Section 404. This Instrument shall be governed by and construed in
-----------
accordance with the laws of the jurisdiction which govern the Indenture and its
construction.
Section 405. This Instrument may be executed in any number of
-----------
counterparts each of which shall be an original, but such counterparts shall
together constitute but one and the same instrument.
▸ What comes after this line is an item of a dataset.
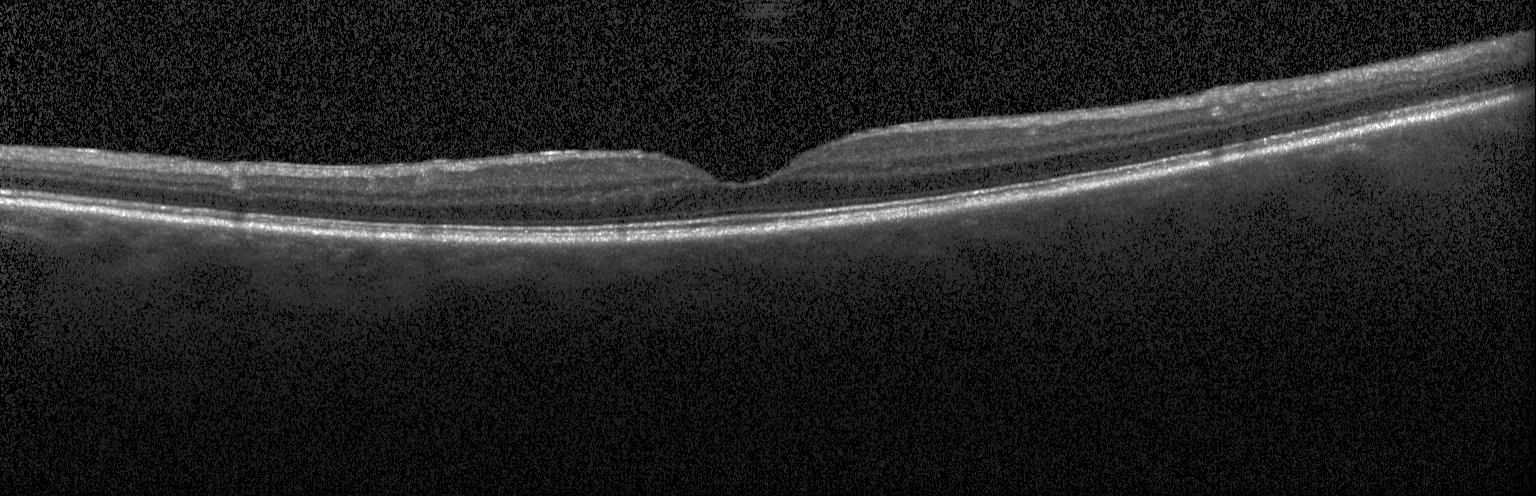 OCT line scan; acquired on a Heidelberg Spectralis. Diagnosis: no choroidal neovascularization, no diabetic macular edema, and no drusen.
[Remainder of Page Intentionally Left Blank]
4
IN WITNESS WHEREOF, the parties hereto have caused this Instrument of
Resignation, Appointment and Acceptance to be duly executed as of the day and
year first above written.
VENCOR OPERATING, INC.
By /s/ Xxxxx X. Xxxxxxxxxxx, Xx.
------------------------------
Name: Xxxxx X. Xxxxxxxxxxx, Xx.
Title: Senior Vice President
VENCOR, INC.
By /s/ Xxxxx X. Xxxxxxxxxxx, Xx.
------------------------------
Name: Xxxxx X. Xxxxxxxxxxx, Xx.
Title: Senior Vice President
CHASE MANHATTAN TRUST COMPANY, NATIONAL
ASSOCIATION
By /s/ Xxxxxxx X. Xxxxxx
----------------------
Name: Xxxxxxx X. Xxxxxx
Title: Vice President
HSBC BANK USA
By /s/ Metin Caner
----------------
Name: Metin Caner
Title: Vice President
EXHIBIT A
---------
BOARD RESOLUTIONS
of
VENCOR OPERATING, INC.
----------------------
The following is a true copy of resolutions duly adopted on
September 10, 1999, by the Board of Directors of Vencor Operating, Inc.:
"RESOLVED, that any officer of this Company is hereby
authorized to accept the resignation of The Chase Manhattan
Bank (successor to PNC Bank, National Association), as
Trustee under the Indenture, dated as of April 30, 1998, of
Vencor Operating, Inc., and to appoint HSBC Bank USA as
Successor Trustee under said Indenture; and
FURTHER RESOLVED, that any officer of this Company is hereby
authorized to enter into such agreements and other
instruments as may be necessary or desirable to effectuate
the appointment of said Successor Trustee under said
Indenture."
EXHIBIT B
---------
BOARD RESOLUTIONS
of
VENCOR, INC.
------------
The following is a true copy of resolutions duly adopted on
September 10, 1999, by the Board of Directors of Vencor, Inc.:
"RESOLVED, that any officer of this Guarantor is hereby
authorized to accept the resignation of The Chase Manhattan
Bank (successor to PNC Bank, National Association), as
Trustee under the Indenture, dated as of April 30, 1998, of
Vencor Operating, Inc., and to appoint HSBC Bank USA as
Successor Trustee under said Indenture; and
FURTHER RESOLVED, that any officer of this Guarantor is
hereby authorized to enter into such agreements and other
instruments as may be necessary or desirable to effectuate
the appointment of said Successor Trustee under said
Indenture."
EXHIBIT C
---------
Notice to Holders of Vencor Operating, Inc. 9 7/8% Guaranteed Senior
Subordinated Notes due 2005:
We hereby notify you of the resignation of The Chase Manhattan Bank
(successor to PNC Bank, National Association), as Trustee under the Indenture,
dated as of April 30, 1998, pursuant to which your Notes were issued and are
outstanding.
Vencor Operating, Inc. and Vencor, Inc., as Guarantor of your Notes,
have appointed HSBC Bank USA, whose Corporate Trust Office is located at 000
Xxxxxxxx, Xxx Xxxx, Xxx Xxxx 00000, as Successor Trustee under the Indenture,
which appointment has been accepted and has become effective.